··· DATASET RECORDS ···

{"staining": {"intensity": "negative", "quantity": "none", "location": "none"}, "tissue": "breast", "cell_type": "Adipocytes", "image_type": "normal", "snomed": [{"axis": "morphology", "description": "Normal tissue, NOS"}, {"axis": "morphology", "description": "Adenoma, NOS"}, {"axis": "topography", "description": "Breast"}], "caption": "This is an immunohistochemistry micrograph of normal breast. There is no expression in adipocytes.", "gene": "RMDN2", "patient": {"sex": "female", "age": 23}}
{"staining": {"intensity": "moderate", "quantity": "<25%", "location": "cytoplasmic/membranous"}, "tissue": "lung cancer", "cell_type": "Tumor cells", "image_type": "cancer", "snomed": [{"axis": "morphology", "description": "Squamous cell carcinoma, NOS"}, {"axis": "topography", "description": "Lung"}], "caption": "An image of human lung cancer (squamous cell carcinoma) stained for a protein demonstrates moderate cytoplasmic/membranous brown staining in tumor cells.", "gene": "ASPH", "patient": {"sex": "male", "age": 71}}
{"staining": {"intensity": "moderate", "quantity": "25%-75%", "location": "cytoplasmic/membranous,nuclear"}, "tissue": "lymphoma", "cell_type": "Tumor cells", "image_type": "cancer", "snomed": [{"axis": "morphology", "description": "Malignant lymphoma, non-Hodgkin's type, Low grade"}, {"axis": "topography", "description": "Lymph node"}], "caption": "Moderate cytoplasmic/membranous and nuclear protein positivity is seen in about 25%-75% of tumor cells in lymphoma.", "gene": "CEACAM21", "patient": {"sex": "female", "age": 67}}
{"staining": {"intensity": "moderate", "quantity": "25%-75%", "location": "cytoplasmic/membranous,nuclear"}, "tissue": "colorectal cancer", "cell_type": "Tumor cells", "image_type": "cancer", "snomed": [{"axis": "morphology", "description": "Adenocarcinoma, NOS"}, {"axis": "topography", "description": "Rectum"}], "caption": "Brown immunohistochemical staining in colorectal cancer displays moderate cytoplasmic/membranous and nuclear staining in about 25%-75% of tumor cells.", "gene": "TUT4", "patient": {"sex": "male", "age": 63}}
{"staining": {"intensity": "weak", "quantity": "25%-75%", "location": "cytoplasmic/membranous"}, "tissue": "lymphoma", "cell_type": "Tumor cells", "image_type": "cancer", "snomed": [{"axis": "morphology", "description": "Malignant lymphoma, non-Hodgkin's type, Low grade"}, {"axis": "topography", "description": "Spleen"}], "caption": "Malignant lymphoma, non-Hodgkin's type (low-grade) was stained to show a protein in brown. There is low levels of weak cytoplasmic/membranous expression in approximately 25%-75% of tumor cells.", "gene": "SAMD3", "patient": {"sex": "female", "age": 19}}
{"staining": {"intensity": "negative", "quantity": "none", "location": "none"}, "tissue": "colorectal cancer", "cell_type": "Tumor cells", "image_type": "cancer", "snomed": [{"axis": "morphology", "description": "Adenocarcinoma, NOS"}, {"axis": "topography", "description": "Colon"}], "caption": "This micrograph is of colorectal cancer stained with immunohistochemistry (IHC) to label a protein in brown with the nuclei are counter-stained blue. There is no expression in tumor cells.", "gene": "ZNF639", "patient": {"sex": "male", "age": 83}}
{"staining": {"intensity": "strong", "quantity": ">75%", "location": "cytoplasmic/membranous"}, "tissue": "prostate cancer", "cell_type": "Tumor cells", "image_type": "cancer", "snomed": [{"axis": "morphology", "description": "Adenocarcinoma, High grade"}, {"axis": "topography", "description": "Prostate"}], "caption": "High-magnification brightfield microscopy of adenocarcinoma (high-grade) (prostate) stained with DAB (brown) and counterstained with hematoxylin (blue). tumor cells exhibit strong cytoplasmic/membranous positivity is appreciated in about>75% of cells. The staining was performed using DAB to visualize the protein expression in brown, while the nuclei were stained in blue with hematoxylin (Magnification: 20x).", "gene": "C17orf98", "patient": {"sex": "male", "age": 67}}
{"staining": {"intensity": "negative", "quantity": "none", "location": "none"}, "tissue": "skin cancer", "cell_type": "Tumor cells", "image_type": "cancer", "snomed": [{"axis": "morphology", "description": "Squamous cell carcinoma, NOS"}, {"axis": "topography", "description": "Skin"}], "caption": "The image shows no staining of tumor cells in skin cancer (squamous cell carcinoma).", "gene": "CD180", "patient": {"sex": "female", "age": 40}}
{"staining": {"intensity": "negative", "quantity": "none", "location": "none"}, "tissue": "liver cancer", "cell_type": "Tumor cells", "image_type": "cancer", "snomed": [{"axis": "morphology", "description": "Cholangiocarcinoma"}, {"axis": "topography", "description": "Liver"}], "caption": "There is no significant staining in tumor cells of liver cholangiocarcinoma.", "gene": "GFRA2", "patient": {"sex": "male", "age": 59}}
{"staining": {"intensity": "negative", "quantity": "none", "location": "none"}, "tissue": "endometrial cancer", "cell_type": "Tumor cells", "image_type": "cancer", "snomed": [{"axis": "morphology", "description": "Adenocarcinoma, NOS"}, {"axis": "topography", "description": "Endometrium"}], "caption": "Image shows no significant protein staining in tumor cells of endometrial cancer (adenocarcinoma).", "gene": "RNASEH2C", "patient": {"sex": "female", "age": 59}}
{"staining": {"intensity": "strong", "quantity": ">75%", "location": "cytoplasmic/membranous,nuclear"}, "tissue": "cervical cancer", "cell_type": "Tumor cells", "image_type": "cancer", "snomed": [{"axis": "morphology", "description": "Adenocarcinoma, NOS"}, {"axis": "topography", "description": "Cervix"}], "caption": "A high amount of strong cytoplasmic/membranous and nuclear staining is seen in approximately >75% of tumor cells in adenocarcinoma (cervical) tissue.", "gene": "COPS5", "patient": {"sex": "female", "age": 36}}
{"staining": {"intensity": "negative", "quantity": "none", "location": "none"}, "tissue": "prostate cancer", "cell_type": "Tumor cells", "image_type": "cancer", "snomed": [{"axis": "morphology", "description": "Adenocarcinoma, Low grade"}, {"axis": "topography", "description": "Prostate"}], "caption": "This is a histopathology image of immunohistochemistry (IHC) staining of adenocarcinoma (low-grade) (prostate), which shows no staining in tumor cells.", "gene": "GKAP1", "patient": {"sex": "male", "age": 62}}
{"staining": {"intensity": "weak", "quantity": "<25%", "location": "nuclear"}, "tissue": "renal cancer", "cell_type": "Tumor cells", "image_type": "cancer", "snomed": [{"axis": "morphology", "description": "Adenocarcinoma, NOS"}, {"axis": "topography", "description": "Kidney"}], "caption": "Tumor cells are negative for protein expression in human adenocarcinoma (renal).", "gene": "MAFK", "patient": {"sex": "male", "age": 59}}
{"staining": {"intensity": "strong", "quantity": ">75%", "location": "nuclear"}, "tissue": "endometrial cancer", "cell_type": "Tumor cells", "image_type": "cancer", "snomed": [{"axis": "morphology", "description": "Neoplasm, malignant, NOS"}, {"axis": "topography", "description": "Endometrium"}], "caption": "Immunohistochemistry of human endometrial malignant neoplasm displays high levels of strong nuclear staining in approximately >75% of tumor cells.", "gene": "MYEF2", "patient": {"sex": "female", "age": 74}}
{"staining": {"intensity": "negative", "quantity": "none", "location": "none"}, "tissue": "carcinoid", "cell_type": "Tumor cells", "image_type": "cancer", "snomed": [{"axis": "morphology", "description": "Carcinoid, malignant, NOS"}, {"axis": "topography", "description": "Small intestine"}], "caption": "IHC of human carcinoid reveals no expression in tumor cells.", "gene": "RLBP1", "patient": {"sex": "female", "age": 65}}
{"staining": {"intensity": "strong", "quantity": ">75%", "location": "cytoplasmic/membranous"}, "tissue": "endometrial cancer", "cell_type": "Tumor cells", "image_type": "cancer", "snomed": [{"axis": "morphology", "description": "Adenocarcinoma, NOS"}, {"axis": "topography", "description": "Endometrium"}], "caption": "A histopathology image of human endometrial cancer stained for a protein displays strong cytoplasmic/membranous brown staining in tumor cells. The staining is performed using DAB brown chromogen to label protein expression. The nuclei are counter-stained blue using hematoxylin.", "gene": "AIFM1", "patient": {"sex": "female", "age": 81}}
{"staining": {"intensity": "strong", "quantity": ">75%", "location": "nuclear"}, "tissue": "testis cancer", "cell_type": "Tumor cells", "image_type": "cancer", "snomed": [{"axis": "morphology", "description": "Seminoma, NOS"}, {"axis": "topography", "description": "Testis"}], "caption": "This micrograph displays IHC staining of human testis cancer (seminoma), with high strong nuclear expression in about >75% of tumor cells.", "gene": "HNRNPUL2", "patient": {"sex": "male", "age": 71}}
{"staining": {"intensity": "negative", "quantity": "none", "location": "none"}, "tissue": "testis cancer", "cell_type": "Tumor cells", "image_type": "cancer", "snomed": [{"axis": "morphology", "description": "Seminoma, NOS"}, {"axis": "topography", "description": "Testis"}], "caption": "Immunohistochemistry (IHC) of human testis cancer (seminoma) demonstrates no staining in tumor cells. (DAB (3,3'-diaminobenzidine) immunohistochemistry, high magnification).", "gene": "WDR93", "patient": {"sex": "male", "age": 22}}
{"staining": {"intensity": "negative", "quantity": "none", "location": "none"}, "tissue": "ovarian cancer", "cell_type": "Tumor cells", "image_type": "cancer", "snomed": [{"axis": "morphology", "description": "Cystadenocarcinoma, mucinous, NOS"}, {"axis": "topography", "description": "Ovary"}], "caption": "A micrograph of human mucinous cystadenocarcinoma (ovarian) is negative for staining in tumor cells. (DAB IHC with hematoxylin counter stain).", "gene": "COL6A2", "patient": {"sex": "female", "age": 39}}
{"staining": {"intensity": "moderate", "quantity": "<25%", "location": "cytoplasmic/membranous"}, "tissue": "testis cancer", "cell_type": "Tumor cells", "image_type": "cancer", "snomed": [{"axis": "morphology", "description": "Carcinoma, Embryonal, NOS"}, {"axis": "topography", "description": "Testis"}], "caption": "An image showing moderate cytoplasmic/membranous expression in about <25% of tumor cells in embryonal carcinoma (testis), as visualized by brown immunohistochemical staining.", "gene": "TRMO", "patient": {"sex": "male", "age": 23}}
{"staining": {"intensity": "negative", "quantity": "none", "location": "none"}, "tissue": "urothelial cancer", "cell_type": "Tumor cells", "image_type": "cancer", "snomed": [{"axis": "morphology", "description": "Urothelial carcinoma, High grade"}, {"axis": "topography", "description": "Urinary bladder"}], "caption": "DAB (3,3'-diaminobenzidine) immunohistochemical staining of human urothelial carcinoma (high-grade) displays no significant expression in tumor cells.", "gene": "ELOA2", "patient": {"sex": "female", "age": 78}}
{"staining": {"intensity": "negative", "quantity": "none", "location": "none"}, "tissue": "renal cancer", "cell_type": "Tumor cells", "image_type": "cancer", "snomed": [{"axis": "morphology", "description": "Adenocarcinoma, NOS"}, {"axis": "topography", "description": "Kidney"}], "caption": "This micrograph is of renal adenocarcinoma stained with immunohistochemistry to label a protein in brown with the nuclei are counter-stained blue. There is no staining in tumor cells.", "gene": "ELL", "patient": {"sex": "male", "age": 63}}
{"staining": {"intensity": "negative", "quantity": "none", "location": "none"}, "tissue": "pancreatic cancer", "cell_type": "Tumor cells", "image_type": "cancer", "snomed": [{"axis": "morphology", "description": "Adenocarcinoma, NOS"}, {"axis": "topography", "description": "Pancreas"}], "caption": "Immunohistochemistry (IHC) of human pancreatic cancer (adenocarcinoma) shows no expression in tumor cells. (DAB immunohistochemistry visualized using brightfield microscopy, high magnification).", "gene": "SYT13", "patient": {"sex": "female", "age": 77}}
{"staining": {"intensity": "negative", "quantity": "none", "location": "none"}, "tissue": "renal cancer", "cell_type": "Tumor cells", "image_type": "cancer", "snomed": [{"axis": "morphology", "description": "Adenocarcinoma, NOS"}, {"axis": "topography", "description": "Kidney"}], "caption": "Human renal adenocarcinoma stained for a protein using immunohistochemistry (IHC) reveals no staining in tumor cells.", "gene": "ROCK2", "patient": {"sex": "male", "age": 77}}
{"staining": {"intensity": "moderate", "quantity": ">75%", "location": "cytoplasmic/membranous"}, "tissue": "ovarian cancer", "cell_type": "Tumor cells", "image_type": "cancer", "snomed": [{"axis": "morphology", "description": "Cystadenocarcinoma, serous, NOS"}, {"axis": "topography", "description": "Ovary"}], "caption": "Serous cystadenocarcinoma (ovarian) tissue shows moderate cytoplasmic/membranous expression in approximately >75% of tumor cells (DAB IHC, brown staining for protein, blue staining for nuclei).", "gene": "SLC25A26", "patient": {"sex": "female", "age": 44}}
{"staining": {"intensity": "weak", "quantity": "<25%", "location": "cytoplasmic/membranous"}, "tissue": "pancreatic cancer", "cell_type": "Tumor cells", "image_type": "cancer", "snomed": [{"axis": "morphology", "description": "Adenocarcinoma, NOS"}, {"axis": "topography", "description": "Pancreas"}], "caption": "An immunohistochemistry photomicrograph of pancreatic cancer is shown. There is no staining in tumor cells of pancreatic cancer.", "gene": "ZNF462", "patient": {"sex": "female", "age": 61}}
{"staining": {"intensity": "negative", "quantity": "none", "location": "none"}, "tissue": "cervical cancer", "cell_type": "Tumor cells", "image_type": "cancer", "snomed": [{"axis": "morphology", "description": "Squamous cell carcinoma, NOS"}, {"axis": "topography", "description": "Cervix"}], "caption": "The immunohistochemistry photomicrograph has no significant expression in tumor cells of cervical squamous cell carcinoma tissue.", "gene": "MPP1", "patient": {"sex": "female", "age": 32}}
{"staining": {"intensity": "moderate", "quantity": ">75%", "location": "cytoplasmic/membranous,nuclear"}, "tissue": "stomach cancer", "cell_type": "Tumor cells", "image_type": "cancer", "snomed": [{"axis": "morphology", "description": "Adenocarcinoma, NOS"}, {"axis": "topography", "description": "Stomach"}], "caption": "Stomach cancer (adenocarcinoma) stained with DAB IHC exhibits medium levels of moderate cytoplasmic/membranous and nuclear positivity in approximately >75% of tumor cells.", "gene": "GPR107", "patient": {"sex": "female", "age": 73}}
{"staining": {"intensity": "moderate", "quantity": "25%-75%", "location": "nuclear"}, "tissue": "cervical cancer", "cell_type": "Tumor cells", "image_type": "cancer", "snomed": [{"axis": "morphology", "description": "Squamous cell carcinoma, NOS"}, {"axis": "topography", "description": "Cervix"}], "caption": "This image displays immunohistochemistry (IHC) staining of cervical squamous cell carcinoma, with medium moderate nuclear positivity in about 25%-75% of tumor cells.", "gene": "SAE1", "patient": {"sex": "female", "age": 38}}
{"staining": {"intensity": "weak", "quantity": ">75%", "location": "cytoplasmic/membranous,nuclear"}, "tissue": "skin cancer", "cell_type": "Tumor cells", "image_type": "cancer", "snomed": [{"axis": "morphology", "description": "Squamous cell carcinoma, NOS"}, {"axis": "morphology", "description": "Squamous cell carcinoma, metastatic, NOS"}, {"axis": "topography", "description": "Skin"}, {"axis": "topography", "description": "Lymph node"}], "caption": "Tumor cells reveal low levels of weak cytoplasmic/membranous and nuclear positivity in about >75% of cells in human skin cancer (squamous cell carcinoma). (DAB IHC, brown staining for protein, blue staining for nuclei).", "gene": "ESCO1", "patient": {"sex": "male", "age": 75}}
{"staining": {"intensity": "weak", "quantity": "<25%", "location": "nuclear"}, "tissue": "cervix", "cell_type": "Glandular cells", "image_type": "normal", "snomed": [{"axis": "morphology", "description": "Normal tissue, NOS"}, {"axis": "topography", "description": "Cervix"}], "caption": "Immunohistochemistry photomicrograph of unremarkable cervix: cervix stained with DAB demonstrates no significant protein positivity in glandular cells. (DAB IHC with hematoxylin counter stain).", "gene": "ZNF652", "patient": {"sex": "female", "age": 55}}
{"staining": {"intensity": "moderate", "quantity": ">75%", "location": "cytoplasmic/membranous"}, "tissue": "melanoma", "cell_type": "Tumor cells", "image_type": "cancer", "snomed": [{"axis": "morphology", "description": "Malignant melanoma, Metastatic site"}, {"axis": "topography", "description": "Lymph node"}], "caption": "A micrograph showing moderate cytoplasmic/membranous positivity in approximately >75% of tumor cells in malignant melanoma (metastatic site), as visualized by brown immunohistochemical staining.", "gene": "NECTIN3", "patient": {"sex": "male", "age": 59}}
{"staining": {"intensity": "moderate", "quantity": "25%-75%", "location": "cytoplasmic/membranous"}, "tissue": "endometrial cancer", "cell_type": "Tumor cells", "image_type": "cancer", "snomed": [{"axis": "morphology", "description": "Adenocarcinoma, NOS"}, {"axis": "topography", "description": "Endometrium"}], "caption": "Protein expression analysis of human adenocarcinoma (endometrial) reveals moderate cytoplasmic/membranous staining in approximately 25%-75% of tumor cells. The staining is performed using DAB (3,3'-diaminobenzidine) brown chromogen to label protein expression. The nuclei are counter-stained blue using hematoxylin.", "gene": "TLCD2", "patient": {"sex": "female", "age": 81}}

···

After locating the line holding "photomicrograph of pancreatic" above, output exactly that line and every line after it through the line holding "immunohistochemistry photomicrograph has". Include nothing else.

> [SOLUTION]:
{"staining": {"intensity": "weak", "quantity": "<25%", "location": "cytoplasmic/membranous"}, "tissue": "pancreatic cancer", "cell_type": "Tumor cells", "image_type": "cancer", "snomed": [{"axis": "morphology", "description": "Adenocarcinoma, NOS"}, {"axis": "topography", "description": "Pancreas"}], "caption": "An immunohistochemistry photomicrograph of pancreatic cancer is shown. There is no staining in tumor cells of pancreatic cancer.", "gene": "ZNF462", "patient": {"sex": "female", "age": 61}}
{"staining": {"intensity": "negative", "quantity": "none", "location": "none"}, "tissue": "cervical cancer", "cell_type": "Tumor cells", "image_type": "cancer", "snomed": [{"axis": "morphology", "description": "Squamous cell carcinoma, NOS"}, {"axis": "topography", "description": "Cervix"}], "caption": "The immunohistochemistry photomicrograph has no significant expression in tumor cells of cervical squamous cell carcinoma tissue.", "gene": "MPP1", "patient": {"sex": "female", "age": 32}}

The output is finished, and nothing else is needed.